[Pixel coordinate listings]
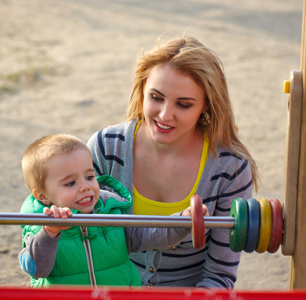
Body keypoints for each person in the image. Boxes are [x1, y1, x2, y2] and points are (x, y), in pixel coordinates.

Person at [87, 35, 260, 289]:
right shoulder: (106, 147)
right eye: (156, 97)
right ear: (142, 90)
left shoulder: (230, 170)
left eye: (184, 104)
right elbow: (83, 244)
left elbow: (219, 275)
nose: (165, 115)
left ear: (206, 106)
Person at [18, 133, 207, 287]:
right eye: (70, 183)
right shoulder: (40, 225)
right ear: (42, 196)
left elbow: (148, 235)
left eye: (90, 176)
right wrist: (49, 234)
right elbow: (36, 269)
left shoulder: (111, 213)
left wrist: (182, 221)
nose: (85, 187)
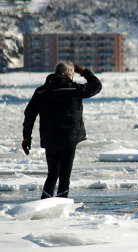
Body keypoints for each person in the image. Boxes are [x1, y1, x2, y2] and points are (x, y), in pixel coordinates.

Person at [22, 62, 102, 199]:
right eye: (72, 74)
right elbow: (96, 86)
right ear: (69, 74)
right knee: (64, 176)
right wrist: (84, 72)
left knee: (52, 174)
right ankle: (60, 207)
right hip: (68, 139)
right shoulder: (74, 89)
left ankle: (45, 204)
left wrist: (26, 138)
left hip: (50, 139)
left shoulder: (41, 91)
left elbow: (29, 114)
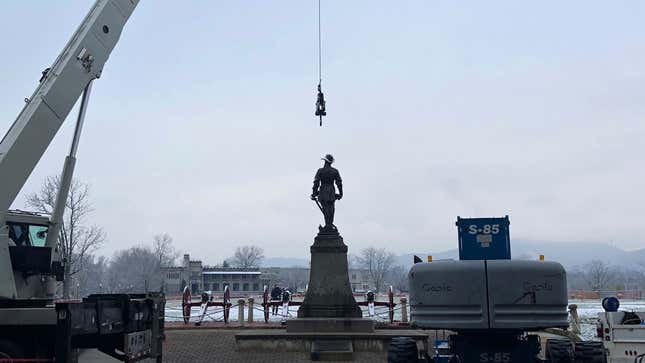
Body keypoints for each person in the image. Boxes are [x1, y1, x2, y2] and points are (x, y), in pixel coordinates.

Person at [311, 154, 343, 229]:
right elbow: (339, 183)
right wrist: (341, 193)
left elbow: (316, 182)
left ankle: (328, 225)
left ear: (325, 161)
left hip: (323, 191)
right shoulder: (335, 171)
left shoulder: (320, 171)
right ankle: (329, 224)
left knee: (325, 208)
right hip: (331, 191)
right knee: (331, 208)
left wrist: (314, 193)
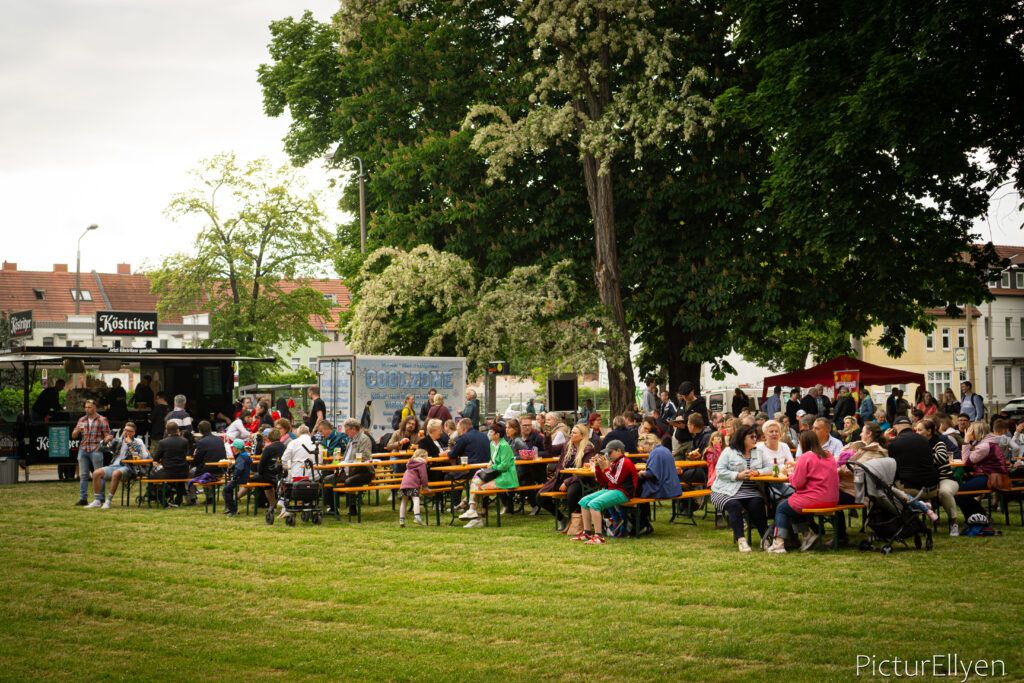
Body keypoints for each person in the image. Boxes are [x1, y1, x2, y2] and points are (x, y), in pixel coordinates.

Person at [765, 430, 840, 553]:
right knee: (791, 504)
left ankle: (779, 543)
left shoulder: (805, 457)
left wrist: (788, 474)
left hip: (814, 498)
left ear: (802, 443)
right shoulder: (828, 455)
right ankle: (806, 536)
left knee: (782, 508)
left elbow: (797, 483)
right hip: (832, 498)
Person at [711, 424, 771, 552]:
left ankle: (765, 538)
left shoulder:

Work required ->
Your reply must match the data above line for line, except that it holds no pictures.

Answer to this problem ->
Body keypoints for each person in the image. Boxes are [x1, y1, x2, y2] and points are (x, y), in pixel coordinates.

Person at [87, 35, 260, 289]:
right shoulder: (106, 147)
right eye: (156, 97)
right ear: (142, 90)
left shoulder: (230, 170)
left eye: (184, 104)
right elbow: (83, 244)
left elbow: (219, 275)
nose: (165, 115)
left ear: (206, 106)
Person at [18, 133, 207, 287]:
right eye: (70, 183)
right shoulder: (40, 225)
right ear: (42, 196)
left elbow: (148, 235)
left eye: (90, 176)
right wrist: (49, 234)
right elbow: (36, 269)
left shoulder: (111, 213)
left wrist: (182, 221)
nose: (85, 187)
Body keypoints for each person in the image. Boxes are [x1, y1, x2, y2] and points are (x, y), in pixel coordinates.

Person at [22, 62, 102, 199]:
right eye: (72, 74)
right elbow: (96, 86)
right ear: (69, 74)
right knee: (64, 176)
right wrist: (84, 72)
left knee: (52, 174)
right ankle: (60, 207)
right hip: (68, 139)
right shoulder: (74, 89)
left ankle: (45, 204)
left wrist: (26, 138)
left hip: (50, 139)
left shoulder: (41, 91)
left elbow: (29, 114)
Body keypoints for each person in the image. Boxes are [x1, y1, x2, y2] and points are (x, y), in pixel coordinates.

Person at [311, 154, 343, 229]:
right elbow: (339, 183)
right wrist: (341, 193)
left elbow: (316, 182)
left ankle: (328, 225)
left ear: (325, 161)
left hip: (323, 191)
right shoulder: (335, 171)
left shoulder: (320, 171)
right ankle: (329, 224)
left knee: (325, 208)
right hip: (331, 191)
right knee: (331, 208)
left wrist: (314, 193)
Body keypoints for each person in the image. Boxes are [x1, y1, x2, y2] and points are (x, y), in pixel coordinates.

Person at [765, 430, 840, 553]:
right knee: (791, 504)
left ankle: (779, 543)
left shoulder: (805, 457)
left wrist: (788, 474)
left hip: (814, 498)
left ear: (802, 443)
right shoulder: (828, 455)
right ankle: (806, 536)
left knee: (782, 508)
left elbow: (797, 483)
right hip: (832, 498)
Person at [711, 424, 771, 552]:
left ankle: (765, 538)
left shoulder:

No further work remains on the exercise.